## EXTRAIT À LIRE
******************************
Jijel: Yennayer… ou la tradition qui revient de loin.

Jijel: Yennayer… ou la tradition qui revient de loin.

Cette fête a été oubliée pendant plusieurs années au point que beaucoup de personnes ignoraient son histoire, du moins au centre-ville de Jijel.

Cette année, la traditionnelle fête de Yennayer a été célébrée dans plusieurs régions de l’antique Igilgili. Une importance particulière a été accordée à cette fête qui marque le début de la nouvelle année berbère. Bien que celle-ci ne figure pas dans les fêtes officielles du pays, sa célébration revêt pourtant un aspect qui a beaucoup plus de valeur que le nouvel an du calendrier grégorien. Yennayer ou Yennar, comme on l’appelle dans certaines régions, est un rendez-vous culturel à caractère historique qui permet de valoriser davantage le passé glorieux du peuple berbère.

Célébré le 12 janvier de chaque année, l’histoire de Yennayer remonte à près de 950 ans avant Jésus Christ lorsque le roi berbère Chachnaq ou Chichnaq a vaincu avec son armée le pharaon Ramsès 2 dans une bataille qui s’est déroulée à Béni Snous, wilaya de Tlemcen. Cette victoire a permis à ce grand guerrier de détrôner le pharaon égyptien et faire de cette date le début du calendrier berbère. Cette fête a été ignorée pendant plusieurs années au point où beaucoup de gens ignoraient son histoire, du moins au centre-ville de Jijel. Les temps ont changé, et la traditionnelle fête de Yennayer commence à attirer les jeunes générations curieuses de connaître l’histoire de leurs ancêtres.

Yennayer n’est pas passé inaperçu

À Taher, une grande fête a été organisée au niveau de la maison de jeunes. Des dizaines de personnes, filles et garçons, en habits traditionnels, ont exposé des plats culinaires. “Yennayer représente pour nous un grand événement qu’on ne rate jamais, ce que vous voyez ici est une simulation qui en dit long sur la façon dont nos familles célèbrent cette journée”, dira une jeune fille de la région.

Au menu, on trouve du couscous, tous types de pâtes traditionnelles préparées à la main, des gâteaux, des galettes cuites sur le feu de bois et bien d’autres plats. Quelques mois avant que Yennayer frappe à la porte, les familles achètent deux ou trois coqs qu’elles réservent spécialement pour cette fête. La matinée du 12 janvier, les femmes commencent à préparer le repas de midi tandis que les hommes égorgent les coqs.
******************************
## LIGNES FOURNIES
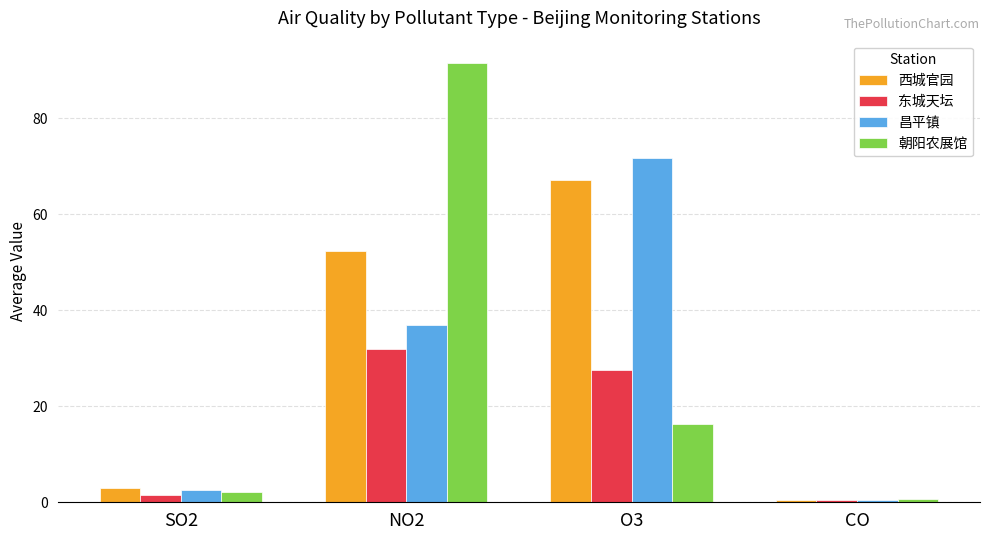

Reading left to right, list all the values displayed in this chart.

西城官园: SO2=3.0	NO2=52.4	O3=67.2	CO=0.5
东城天坛: SO2=1.5	NO2=32.0	O3=27.6	CO=0.5
昌平镇: SO2=2.5	NO2=37.0	O3=71.8	CO=0.4
朝阳农展馆: SO2=2.2	NO2=91.6	O3=16.4	CO=0.6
******************************
## CONSIGNE 1
Répondez à ces questions sur l'article consacré à Yennayer à Jijel :
(a) À quelle date Yennayer est-il célébré chaque année ?
(b) Où s'est déroulée la bataille contre le pharaon Ramsès 2 ?
(c) À Taher, dans quel lieu la grande fête a-t-elle été organisée ?
## CONSIGNE 2
Recopiez fidèlement le passage de l'article sur Yennayer à Jijel qui va de « Cette fête a été oubliée » jusqu'à « du peuple berbère. » inclus.

## RÉPONSE 1
(a) Le 12 janvier.
(b) À Béni Snous, wilaya de Tlemcen.
(c) À la maison de jeunes.

## RÉPONSE 2
Cette fête a été oubliée pendant plusieurs années au point que beaucoup de personnes ignoraient son histoire, du moins au centre-ville de Jijel.

Cette année, la traditionnelle fête de Yennayer a été célébrée dans plusieurs régions de l’antique Igilgili. Une importance particulière a été accordée à cette fête qui marque le début de la nouvelle année berbère. Bien que celle-ci ne figure pas dans les fêtes officielles du pays, sa célébration revêt pourtant un aspect qui a beaucoup plus de valeur que le nouvel an du calendrier grégorien. Yennayer ou Yennar, comme on l’appelle dans certaines régions, est un rendez-vous culturel à caractère historique qui permet de valoriser davantage le passé glorieux du peuple berbère.